Data extracted from a collection
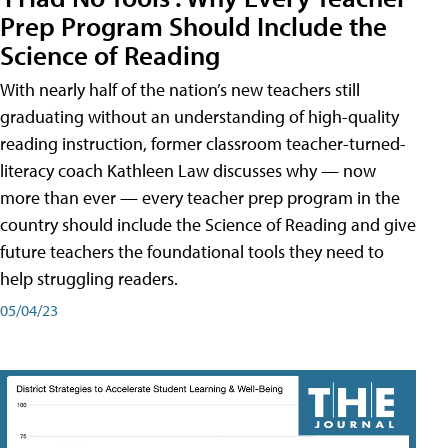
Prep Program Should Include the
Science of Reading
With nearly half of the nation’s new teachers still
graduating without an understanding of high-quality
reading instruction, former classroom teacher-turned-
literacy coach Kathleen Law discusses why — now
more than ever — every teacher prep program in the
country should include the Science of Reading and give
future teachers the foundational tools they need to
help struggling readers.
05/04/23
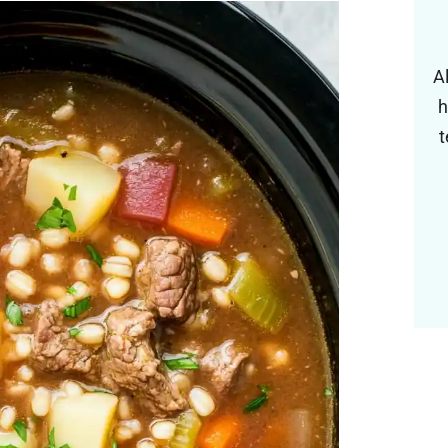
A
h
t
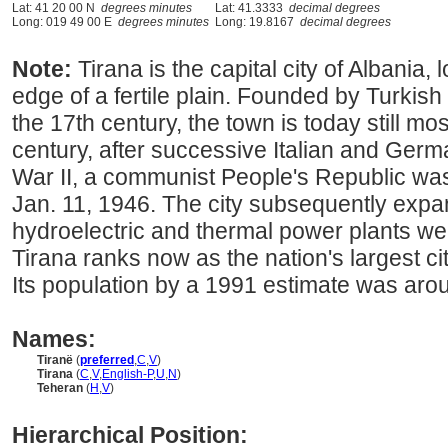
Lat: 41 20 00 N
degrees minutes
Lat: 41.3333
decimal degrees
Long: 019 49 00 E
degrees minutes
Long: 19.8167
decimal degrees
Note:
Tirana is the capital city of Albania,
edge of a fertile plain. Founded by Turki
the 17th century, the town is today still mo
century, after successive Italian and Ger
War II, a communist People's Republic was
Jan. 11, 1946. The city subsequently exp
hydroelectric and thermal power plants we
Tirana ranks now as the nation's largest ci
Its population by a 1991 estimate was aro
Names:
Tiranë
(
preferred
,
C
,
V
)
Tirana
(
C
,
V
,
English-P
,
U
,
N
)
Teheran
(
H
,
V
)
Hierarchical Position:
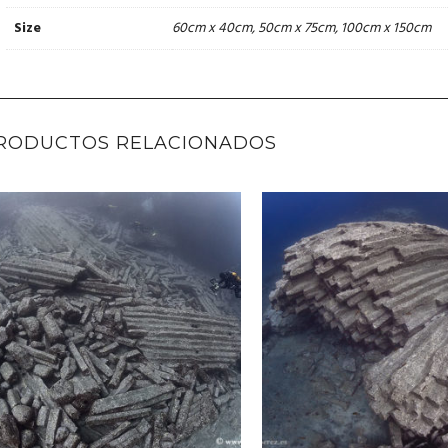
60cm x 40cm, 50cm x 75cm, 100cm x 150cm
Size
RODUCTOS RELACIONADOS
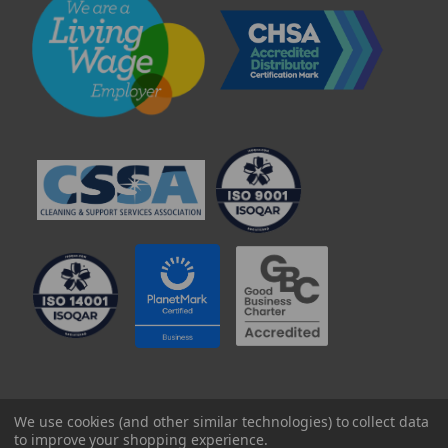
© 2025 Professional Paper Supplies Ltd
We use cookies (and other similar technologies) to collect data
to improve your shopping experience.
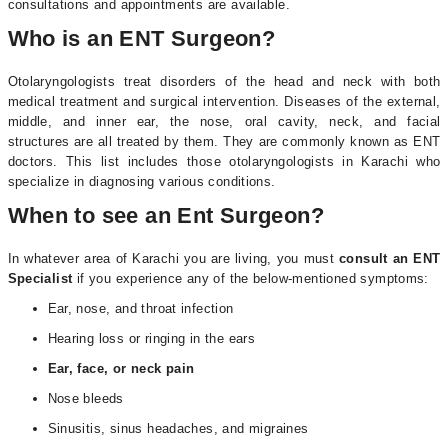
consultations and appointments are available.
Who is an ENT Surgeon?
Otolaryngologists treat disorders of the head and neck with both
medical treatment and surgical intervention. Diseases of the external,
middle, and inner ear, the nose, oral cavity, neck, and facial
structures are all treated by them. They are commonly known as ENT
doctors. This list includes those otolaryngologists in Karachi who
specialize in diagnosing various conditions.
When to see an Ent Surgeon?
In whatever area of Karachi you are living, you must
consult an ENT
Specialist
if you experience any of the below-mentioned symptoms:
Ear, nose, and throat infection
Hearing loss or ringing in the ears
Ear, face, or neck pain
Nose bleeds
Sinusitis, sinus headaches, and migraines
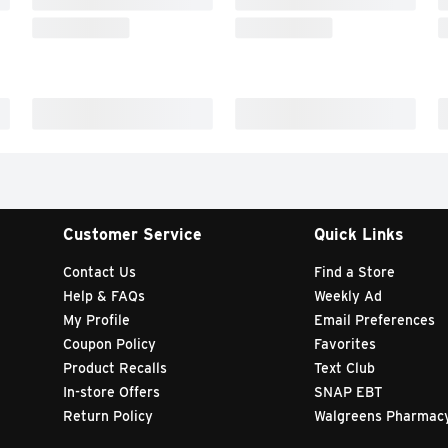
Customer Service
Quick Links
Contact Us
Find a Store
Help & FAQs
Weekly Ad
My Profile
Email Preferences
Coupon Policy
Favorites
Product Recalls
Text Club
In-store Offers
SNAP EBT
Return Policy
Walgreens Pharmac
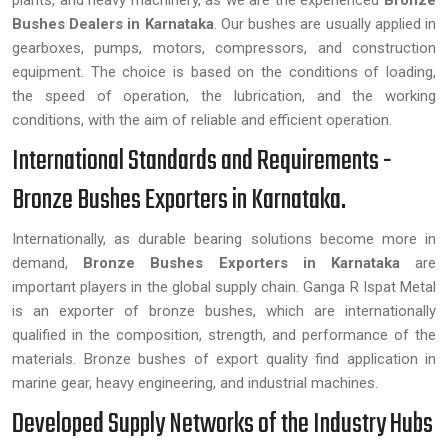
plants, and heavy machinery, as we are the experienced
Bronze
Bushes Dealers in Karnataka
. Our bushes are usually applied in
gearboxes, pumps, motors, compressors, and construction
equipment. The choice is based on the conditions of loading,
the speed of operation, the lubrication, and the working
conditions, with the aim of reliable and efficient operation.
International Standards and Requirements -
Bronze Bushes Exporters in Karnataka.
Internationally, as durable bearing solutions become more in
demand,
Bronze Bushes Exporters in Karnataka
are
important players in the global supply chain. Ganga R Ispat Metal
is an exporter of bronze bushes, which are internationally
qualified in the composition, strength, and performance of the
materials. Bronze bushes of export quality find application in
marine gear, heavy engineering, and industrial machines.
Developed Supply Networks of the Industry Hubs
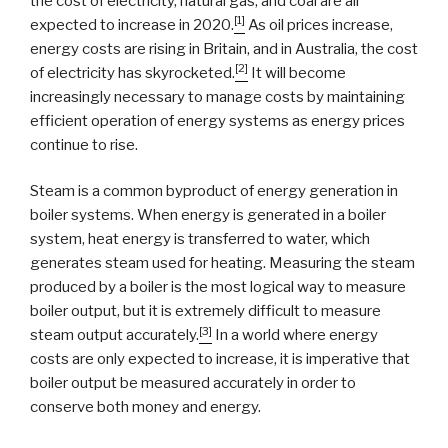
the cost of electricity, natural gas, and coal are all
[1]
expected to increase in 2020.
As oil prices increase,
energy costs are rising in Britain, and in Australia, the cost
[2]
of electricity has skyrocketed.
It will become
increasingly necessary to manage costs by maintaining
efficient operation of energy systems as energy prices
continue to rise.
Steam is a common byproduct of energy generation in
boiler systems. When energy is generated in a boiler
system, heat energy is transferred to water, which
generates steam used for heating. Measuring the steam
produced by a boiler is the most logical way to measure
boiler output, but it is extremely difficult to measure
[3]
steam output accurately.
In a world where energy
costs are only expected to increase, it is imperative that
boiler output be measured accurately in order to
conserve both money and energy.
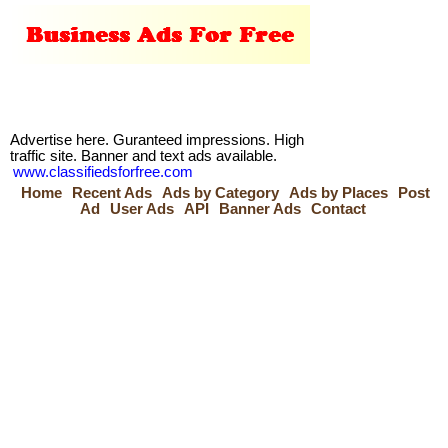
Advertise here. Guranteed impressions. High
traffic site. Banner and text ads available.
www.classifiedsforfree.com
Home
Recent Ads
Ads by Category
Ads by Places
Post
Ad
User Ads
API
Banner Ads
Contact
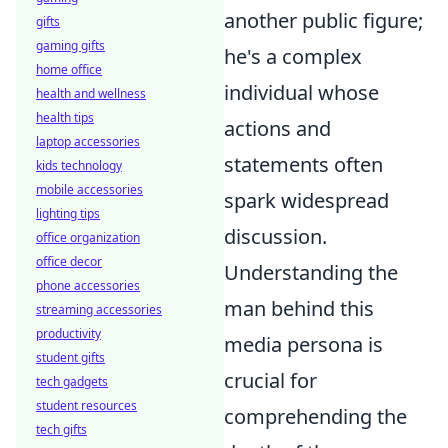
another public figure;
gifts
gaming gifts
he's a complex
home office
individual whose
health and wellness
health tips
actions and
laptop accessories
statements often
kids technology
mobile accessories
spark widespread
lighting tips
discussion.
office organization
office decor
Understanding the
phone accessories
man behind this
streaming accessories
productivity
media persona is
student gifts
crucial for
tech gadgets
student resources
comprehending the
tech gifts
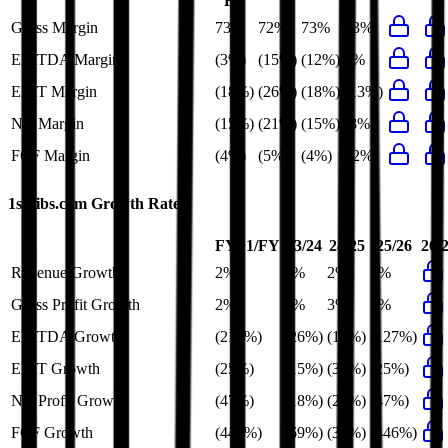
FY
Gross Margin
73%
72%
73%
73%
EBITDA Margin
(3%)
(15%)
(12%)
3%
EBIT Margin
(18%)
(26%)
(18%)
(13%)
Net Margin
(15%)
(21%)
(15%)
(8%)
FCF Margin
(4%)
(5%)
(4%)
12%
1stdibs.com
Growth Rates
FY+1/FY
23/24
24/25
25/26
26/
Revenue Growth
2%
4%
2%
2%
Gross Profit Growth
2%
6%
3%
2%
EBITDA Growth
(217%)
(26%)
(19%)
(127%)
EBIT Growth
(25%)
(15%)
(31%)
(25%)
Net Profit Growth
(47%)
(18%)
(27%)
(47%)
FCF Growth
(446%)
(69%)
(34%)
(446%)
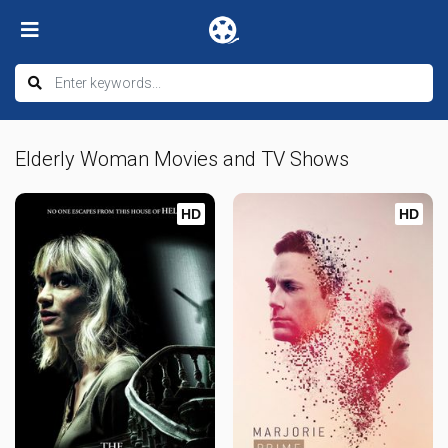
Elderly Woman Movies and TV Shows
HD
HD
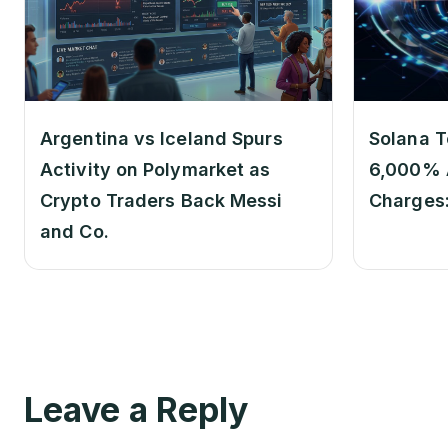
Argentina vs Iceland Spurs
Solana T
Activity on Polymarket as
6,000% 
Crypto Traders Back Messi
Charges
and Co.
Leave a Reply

> What you will do
Look through the entries and return every line where "electricity" appears.

> Worked solution
the cost of electricity, natural gas, and coal are all
of electricity has skyrocketed.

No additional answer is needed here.